§ REQUIRED ACTION
Below are the records. List every line holding the word "gender".

- Opening Delimiter -

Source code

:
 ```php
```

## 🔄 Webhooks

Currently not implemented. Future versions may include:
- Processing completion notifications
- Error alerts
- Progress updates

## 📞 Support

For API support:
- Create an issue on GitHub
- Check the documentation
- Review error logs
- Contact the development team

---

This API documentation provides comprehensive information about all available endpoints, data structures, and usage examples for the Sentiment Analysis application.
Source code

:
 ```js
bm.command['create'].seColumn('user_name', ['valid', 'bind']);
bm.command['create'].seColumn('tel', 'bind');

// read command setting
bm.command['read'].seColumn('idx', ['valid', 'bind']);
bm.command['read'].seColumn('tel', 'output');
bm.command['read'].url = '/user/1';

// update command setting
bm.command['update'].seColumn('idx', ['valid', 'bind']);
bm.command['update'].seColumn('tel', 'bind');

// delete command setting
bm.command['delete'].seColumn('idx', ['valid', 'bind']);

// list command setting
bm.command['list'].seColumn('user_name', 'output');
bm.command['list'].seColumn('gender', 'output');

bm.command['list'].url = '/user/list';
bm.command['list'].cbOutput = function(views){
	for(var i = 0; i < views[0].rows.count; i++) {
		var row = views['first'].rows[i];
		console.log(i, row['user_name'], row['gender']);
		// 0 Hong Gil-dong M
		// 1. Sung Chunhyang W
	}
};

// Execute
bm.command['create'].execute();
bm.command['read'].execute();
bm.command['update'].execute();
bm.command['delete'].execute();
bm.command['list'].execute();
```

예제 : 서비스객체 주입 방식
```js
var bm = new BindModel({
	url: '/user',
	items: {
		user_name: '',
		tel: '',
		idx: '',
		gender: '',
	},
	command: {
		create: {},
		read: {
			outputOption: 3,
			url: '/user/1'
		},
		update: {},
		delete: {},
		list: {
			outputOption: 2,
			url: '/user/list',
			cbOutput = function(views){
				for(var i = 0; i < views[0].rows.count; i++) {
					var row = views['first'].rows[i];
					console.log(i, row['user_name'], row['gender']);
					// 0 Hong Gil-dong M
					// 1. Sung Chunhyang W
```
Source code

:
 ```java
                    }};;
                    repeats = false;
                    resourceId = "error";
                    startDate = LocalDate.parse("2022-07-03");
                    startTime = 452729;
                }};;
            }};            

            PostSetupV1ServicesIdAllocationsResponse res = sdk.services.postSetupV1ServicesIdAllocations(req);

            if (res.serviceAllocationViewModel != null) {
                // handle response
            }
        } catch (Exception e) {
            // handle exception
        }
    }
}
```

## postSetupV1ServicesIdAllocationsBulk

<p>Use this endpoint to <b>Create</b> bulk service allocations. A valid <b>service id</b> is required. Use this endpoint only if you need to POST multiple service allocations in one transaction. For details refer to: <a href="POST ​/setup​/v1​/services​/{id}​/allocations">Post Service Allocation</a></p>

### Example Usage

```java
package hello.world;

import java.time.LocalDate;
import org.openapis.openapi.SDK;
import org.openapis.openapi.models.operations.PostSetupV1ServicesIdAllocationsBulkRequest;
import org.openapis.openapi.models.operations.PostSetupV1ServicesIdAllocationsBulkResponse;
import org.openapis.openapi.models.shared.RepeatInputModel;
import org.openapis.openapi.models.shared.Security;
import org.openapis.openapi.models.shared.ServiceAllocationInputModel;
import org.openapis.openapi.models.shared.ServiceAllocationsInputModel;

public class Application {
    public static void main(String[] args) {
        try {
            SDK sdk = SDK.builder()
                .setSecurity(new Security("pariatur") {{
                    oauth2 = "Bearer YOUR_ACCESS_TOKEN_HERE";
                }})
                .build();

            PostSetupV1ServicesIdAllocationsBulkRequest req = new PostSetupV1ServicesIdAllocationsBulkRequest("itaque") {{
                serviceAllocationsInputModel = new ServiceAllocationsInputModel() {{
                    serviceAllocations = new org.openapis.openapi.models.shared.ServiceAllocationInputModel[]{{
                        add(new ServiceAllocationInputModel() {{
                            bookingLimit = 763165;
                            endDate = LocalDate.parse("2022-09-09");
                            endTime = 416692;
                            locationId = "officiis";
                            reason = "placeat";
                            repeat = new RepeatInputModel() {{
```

- Closing Delimiter -

§ RESPONSE TO THIS EXERCISE
bm.command['list'].seColumn('gender', 'output');
		console.log(i, row['user_name'], row['gender']);
		gender: '',
					console.log(i, row['user_name'], row['gender']);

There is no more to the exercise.